Resolving the supercomputer challenge of searching and retrieving files could now be far simpler, with a tool developed by Los Alamos National Laboratory and released today to the GitHub open-source software site. The Grand Unified File Index (GUFI) is designed using a new, heirarchical approach to storing file metada, allowing rapid parallel searches across many internal databases. Queries that would previously have taken hours or days can now be run in seconds.
“We anticipate that the Grand Unified File Index will have a big impact on the ability for many levels of users to search data and get a fast response,” said Gary Grider, division leader for High Performance Computing at Los Alamos. “Compared with other methods, the Grand Unified File Index has the advantages of not requiring the system administrator to do the query, and it honors the user access controls allowing users and admins to use the same indexing system,” he said.
Why develop a new search-and-retrieval tool? At Los Alamos and other supercomputing facilities around the world, databases for file metadata may potentially hold hundreds of millions of records, yet they are typically inefficient for the kinds of searches that are actually needed.
In recent decades, a major issue has been providing storage that could handle huge flows of data going in and out of state-of-the-art supercomputers. Handling these huge volumes quickly and economically allows the machines to make progress on scientific calculations that support national security, as well as for basic scientific research in fields such as engineered materials, biological processes, and earth systems modeling.
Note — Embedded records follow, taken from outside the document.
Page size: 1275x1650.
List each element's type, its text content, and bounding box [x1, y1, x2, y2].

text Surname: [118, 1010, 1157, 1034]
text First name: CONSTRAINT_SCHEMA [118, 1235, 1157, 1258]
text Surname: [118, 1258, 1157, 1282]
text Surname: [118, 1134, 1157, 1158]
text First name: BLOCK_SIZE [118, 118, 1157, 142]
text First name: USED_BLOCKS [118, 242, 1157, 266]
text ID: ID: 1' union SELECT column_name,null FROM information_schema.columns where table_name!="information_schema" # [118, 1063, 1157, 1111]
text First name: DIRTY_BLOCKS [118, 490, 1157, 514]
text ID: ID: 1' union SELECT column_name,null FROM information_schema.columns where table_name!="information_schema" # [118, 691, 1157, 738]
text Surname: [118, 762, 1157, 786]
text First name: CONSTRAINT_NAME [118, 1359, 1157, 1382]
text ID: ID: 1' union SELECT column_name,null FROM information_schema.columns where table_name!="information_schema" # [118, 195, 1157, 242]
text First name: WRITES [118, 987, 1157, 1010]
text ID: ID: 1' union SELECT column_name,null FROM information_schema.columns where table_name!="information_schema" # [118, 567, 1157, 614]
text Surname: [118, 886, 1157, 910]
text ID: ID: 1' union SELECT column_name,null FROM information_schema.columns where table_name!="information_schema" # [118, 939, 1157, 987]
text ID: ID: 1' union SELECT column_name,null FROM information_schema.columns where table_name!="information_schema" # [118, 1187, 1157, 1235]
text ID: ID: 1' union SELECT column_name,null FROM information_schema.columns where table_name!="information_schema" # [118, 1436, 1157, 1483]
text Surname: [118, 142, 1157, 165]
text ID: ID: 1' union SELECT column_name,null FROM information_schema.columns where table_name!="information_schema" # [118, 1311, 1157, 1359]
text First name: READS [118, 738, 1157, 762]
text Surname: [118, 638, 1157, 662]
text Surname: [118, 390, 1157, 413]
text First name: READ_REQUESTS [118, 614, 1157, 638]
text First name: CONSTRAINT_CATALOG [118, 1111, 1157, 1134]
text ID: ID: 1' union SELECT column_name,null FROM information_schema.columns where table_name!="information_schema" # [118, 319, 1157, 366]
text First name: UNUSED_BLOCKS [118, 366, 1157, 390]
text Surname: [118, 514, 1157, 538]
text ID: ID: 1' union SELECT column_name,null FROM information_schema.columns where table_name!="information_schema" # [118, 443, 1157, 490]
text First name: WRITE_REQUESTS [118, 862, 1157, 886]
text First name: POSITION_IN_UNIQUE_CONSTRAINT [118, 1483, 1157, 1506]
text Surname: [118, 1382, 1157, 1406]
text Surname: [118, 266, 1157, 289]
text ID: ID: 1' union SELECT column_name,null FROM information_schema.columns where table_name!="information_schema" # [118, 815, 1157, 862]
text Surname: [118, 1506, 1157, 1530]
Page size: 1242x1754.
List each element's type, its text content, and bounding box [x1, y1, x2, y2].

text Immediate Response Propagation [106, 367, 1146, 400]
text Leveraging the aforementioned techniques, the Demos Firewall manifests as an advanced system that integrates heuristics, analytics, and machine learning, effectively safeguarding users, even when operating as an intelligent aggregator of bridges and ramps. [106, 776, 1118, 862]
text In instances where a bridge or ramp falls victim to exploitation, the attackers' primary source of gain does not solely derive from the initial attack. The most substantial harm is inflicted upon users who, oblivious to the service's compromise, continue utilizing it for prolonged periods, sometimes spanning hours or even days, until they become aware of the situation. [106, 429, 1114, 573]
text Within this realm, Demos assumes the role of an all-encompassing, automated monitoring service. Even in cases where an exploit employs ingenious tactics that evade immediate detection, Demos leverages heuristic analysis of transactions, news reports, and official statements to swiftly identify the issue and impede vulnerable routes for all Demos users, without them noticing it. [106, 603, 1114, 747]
One important solution to the storage bottleneck has been the Parallel File System (PFS). A PFS allows many related streams of data to be moved at the same time, without losing track of how they are related. Unfortunately, searching through the lists of files that are stored in such systems remains difficult.
“Simple queries, such as ‘where is the simulation data that was done with that new computational method?’ could bring the PFS to its knees,” said Jeff Inman, one of the developers of the new search tool. System administrators frequently need to query to find which files should be archived, who is using the most storage, whether a dataset has been moved from PFS to tape, and so forth, he noted, and any of these queries may seriously compromise the performance of the file-system to send and receive data.
The trick used by GUFI is to store file-metadata in a hierarchy of databases, matching the hierarchy of folders. This allows rapid parallel searches across many databases, and allows access-permissions to be managed in the same way they are managed in a normal hierarchy of folders. GUFI can hold file-metadata from tape-archives, PFS, and other kinds of file-systems, unifying information from all the places where a file might reside.
The Laboratory is planning to initially present the work at a Microsoft gathering in March and a subsequent HPE session, then rolling it out at the IEEE Massive Storage Systems and Technologies Conference (MSST) May 14.
GUFI is now available at https://github.com/mar-file-system/GUFI.git as open-source software for interested users to download and explore.
Funding: The GUFI project was funded by the U.S. Department of Energy’s National Nuclear Security Administration Advanced Simulation and Computing Program.
Los Alamos National Laboratory, a multidisciplinary research institution engaged in strategic science on behalf of national security, is managed by Triad, a public service oriented, national security science organization equally owned by its three founding members: Battelle Memorial Institute (Battelle), the Texas A&M University System (TAMUS), and the Regents of the University of California (UC) for the Department of Energy’s National Nuclear Security Administration.
Los Alamos enhances national security by ensuring the safety and reliability of the U.S. nuclear stockpile, developing technologies to reduce threats from weapons of mass destruction, and solving problems related to energy, environment, infrastructure, health, and global security concerns.